Kleine Anfrage: Einhaltung des Waldgesetzes zur Umsetzung von Waldschutzmaßnahmen gegen die Kiefernbuschhornwespe

Kleine Anfrage: Einhaltung des Waldgesetzes zur Umsetzung von Waldschutzmaßnahmen gegen die Kiefernbuschhornwespe

 
In der Herzberger Rundschau vom 5. April 2017 war zu lesen, dass bei der Winterbodensuche nach den Kokons der Kiefernbuschhornblattwespe erneut eine hohe Dichte festgestellt wurde.

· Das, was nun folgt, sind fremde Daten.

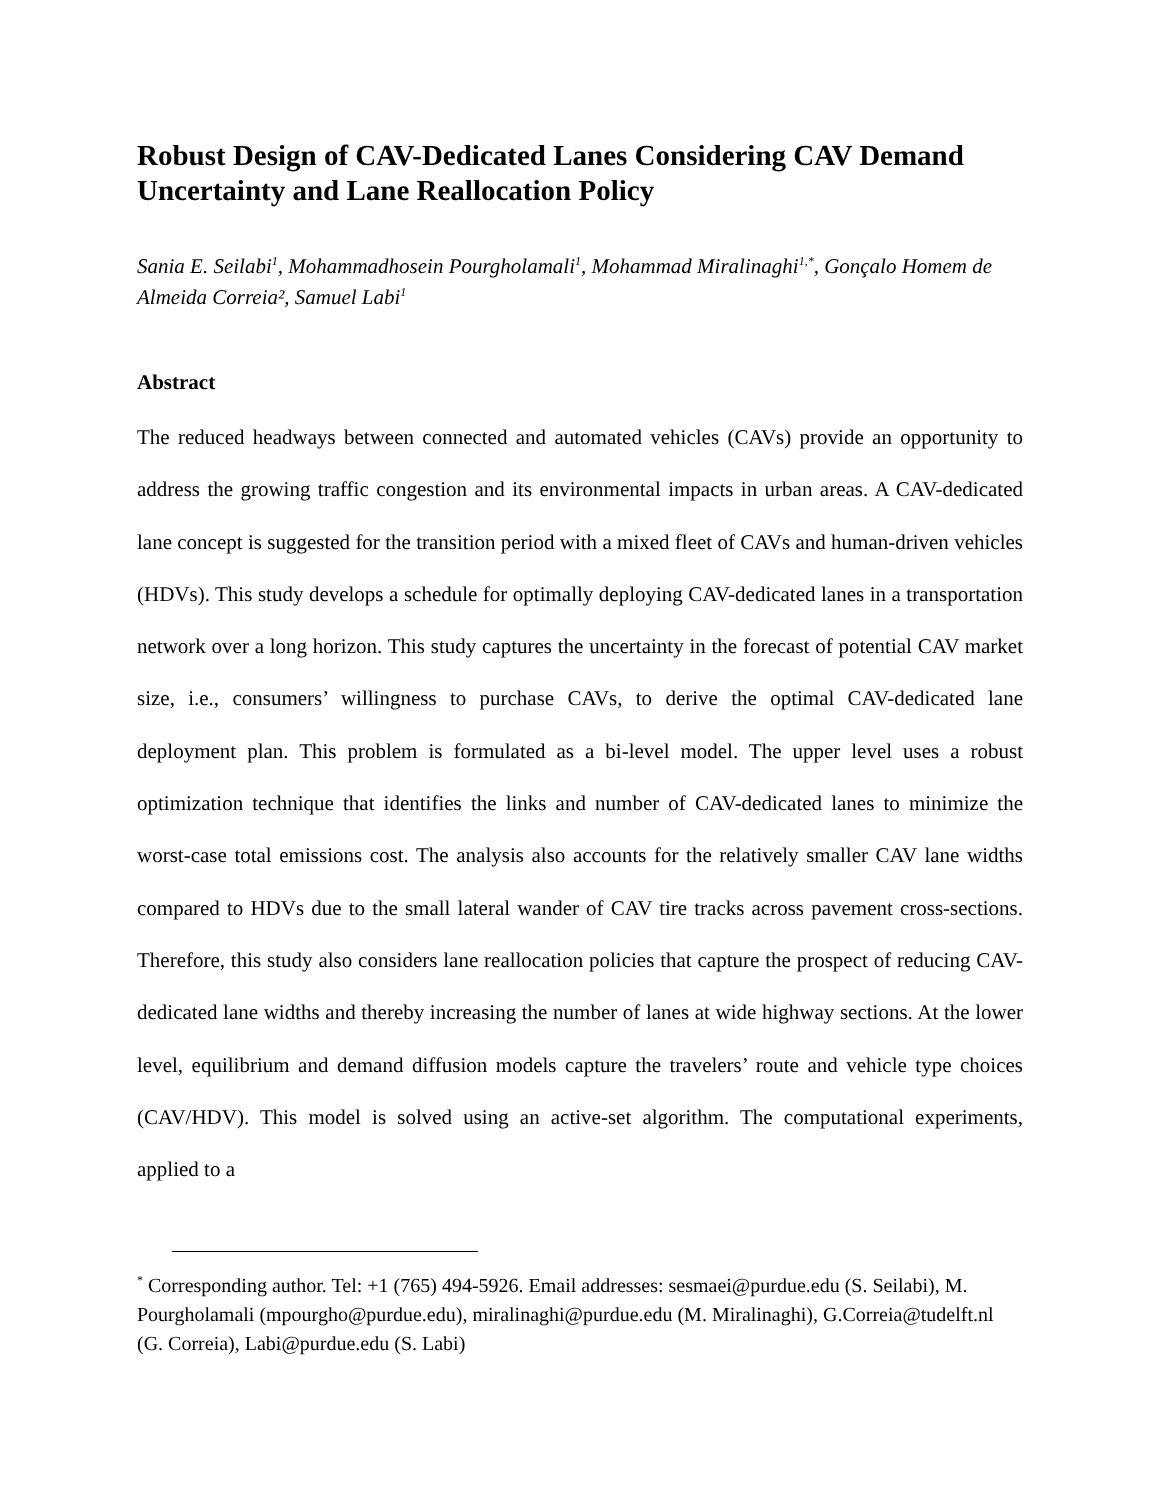Robust Design of CAV-Dedicated Lanes Considering CAV Demand Uncertainty and Lane Reallocation Policy
Sania E. Seilabi<sup>1</sup>, Mohammadhosein Pourgholamali<sup>1</sup>, Mohammad Miralinaghi<sup>1,*</sup>, Gonçalo Homem de Almeida Correia², Samuel Labi<sup>1</sup>
Abstract
The reduced headways between connected and automated vehicles (CAVs) provide an opportunity to address the growing traffic congestion and its environmental impacts in urban areas. A CAV-dedicated lane concept is suggested for the transition period with a mixed fleet of CAVs and human-driven vehicles (HDVs). This study develops a schedule for optimally deploying CAV-dedicated lanes in a transportation network over a long horizon. This study captures the uncertainty in the forecast of potential CAV market size, i.e., consumers’ willingness to purchase CAVs, to derive the optimal CAV-dedicated lane deployment plan. This problem is formulated as a bi-level model. The upper level uses a robust optimization technique that identifies the links and number of CAV-dedicated lanes to minimize the worst-case total emissions cost. The analysis also accounts for the relatively smaller CAV lane widths compared to HDVs due to the small lateral wander of CAV tire tracks across pavement cross-sections. Therefore, this study also considers lane reallocation policies that capture the prospect of reducing CAV-dedicated lane widths and thereby increasing the number of lanes at wide highway sections. At the lower level, equilibrium and demand diffusion models capture the travelers’ route and vehicle type choices (CAV/HDV). This model is solved using an active-set algorithm. The computational experiments, applied to a
<sup>*</sup> Corresponding author. Tel: +1 (765) 494-5926. Email addresses: sesmaei@purdue.edu (S. Seilabi), M. Pourgholamali (mpourgho@purdue.edu), miralinaghi@purdue.edu (M. Miralinaghi), G.Correia@tudelft.nl (G. Correia), Labi@purdue.edu (S. Labi)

Bereits im Jahr 2016 hat die Kiefernbuschhornblattwespe  etwa 5.000 ha Kiefernwald allein im Landkreis Elbe-Elster stark geschädigt. Da aus den Kokons bis in den Juli / August die Wespen schlüpfen können, muss ein erheblicher Aufwand getrieben werden, um den Schlupf der Wespen nicht zu verpassen und schnell handeln zu können. Nach Information der unteren Forstbehörde sind die Kosten für den Pflanzenschutz mit ca. 80 €/ha deutlich geringer als die zu erwartenden Verluste allein aus dem geringeren Holzzuwachs.
Gemäß § 19 Abs. 2 LWaldG ist der Waldbesitzer verpflichtet, zum Schutz des Waldes vorbeugend und bekämpfend tätig zu werden. Die Überwachung der Waldschutzsituation in den Wäldern aller Eigentumsformen obliegt gemäß § 32 Abs. 1 Nr. 7 LWaldG der unteren Forstbehörde. Die untere Forstbehörde ermittelt in Zusammenarbeit mit dem Landeskompetenzzentrum Forst Eberswalde  die Schadschwelle für den Befall durch die Kiefernbuschhornblattwespe, der eine Bekämpfung  erforderlich macht. Im Jahr 2016 wurden die Waldbesitzer durch Schreiben der unteren Forstbehörde unter Androhung von Zwangsmaßnahmen darauf  verpflichtet, nachweislich Bekämpfungsmaßnahmen durchzuführen.
Zur Bekämpfung der Kiefernbuschhornblattwespe ist nur das Mittel „Karate Forst flüssig“ für die Bekämpfung aus der Luft zugelassen. Der Einsatz dieses Mittels bedarf der Zustimmung durch die Naturschutzbehörde.
Im Jahr 2016 hat der Naturschutz aber auf 2.200 ha der betroffenen Kiefernforsten der Bekämpfung der Wespe nicht zugestimmt. Damit kann die Wespe ungestört die Kiefern schädigen und sich vermehren. Wenn keine flächendeckende Bekämpfung erfolgen darf, wird sich die Wespe in den kiefernreichen Forsten im Süden Brandenburgs immer weiter ausbreiten.
Das kommt den Zielstellungen des Naturschutzes zum Waldumbau entgegen, der die Kiefernkulturen ohne Rücksicht auf die wirtschaftlichen Schäden für die betroffenen Eigentümer und die damit verbundenen Eingriffe in das Eigentum beseitigen möchte.